### Work task
If a picture appears in the records, leave it out and transcribe the rest exactly.
= = = =
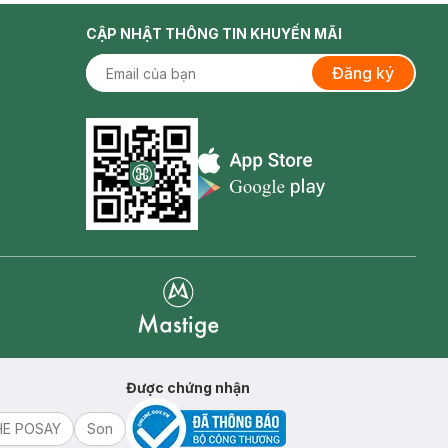
CẬP NHẬT THÔNG TIN KHUYẾN MÃI
Đăng ký
Appstore icon
Goolge Play icon
Mastige
Được chứng nhận
HE POSAY
Son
= = = =
### Your solution
CẬP NHẬT THÔNG TIN KHUYẾN MÃI
Đăng ký
Appstore icon
Goolge Play icon
Mastige
Được chứng nhận
HE POSAY
Son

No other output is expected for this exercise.